Du vrai cinéma de quartier donc ?
D’autant plus quand Neige est un film très resserré autour de sa chronique de village urbain, qui réinjectait dans ses veines l’envie, justement, de la Nouvelle Vague de faire entrer la vie dans le cinéma. Berto et Roger avaient même l’habitude de dire que ce film s’était fait sous leurs fenêtres, celle d’une rue du 18e arrondissement côté Goutte d’or, cadre qui a donc fait office de naturalisme. La fiction autour du quotidien et de ses petits trafics s’y adapte, d’une poursuite dans un magasin Tati à un flinguage sous les néons d’une fête foraine. Neige est un film qui prône donc le mélange, entre patronnage d’acteurs d’avant comme Eddie Constantine ou Raymond Bussières et nouvelles trognes d’alors, celles de Jean-François Balmer, Jean-François Stévenin ou même Bernard Lavilliers dans une apparition furtive, voire Berto valsant entre devant et derrière la caméra.
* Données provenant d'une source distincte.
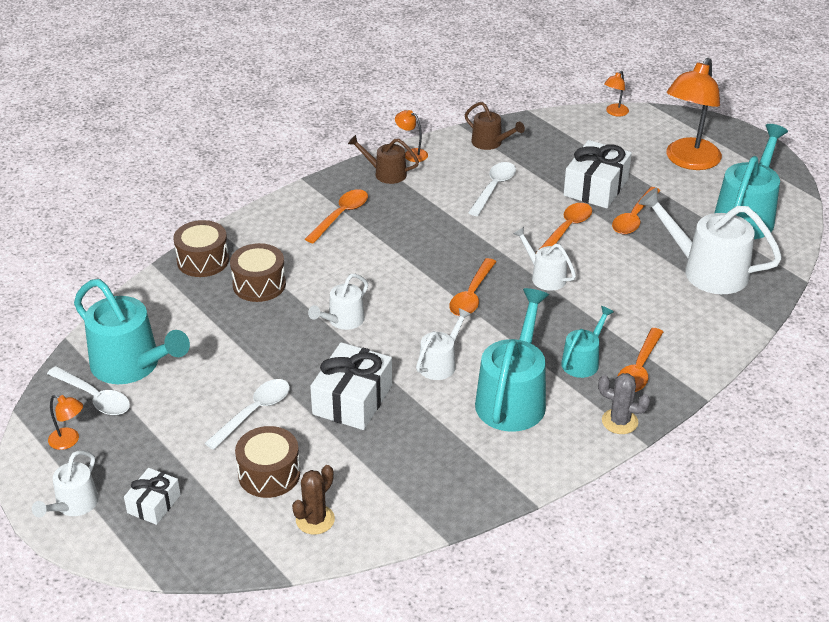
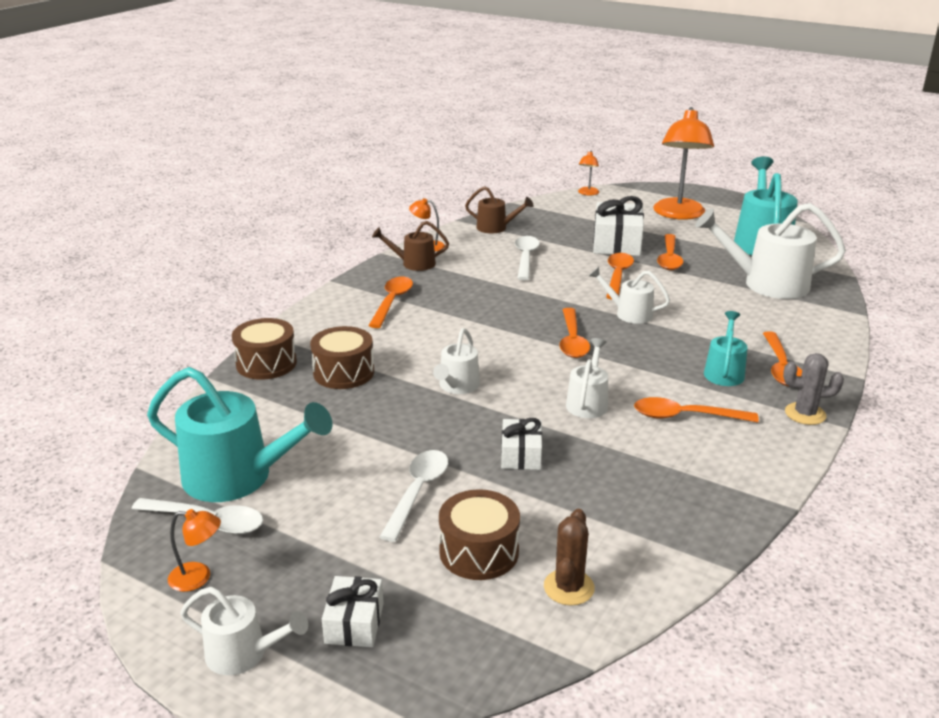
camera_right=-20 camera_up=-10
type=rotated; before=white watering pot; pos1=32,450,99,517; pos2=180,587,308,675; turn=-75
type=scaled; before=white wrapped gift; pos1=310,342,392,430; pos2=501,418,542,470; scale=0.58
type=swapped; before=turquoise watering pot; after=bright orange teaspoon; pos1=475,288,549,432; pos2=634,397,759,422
Quarante ans après sa sortie initiale, Neige a forcément un goût de cinéma disparu, un peu unique – Deux ans plus tard, Cap Canaille, le second et avant-dernier film de Berto, se délocalisait à Marseille, mais avait déjà perdu de ce regard à la fois franc, sans aucun second degré, essayant de capter ce qui subsistait encore de lumière et de chaleur dans ces années 80 qui ne tenaient déjà plus leurs promesses sociales. Vu d’aujourd’hui, Neige sidère au minimum par son refus du misérabilisme (oui, il est donc question de came, mais on n’en verra jamais un gramme à l’écran) mais surtout par cette capacité à être accro à l’urgence de vivre ; du vrai cinéma immersif qui continue à baigner dans un jus qui manque à la production française actuelle. Tout comme Berto et Roger, morts et enterrés depuis longtemps. Neige est aujourd’hui déterré d’années d’invisibilité en salle, mais toujours aussi immaculé.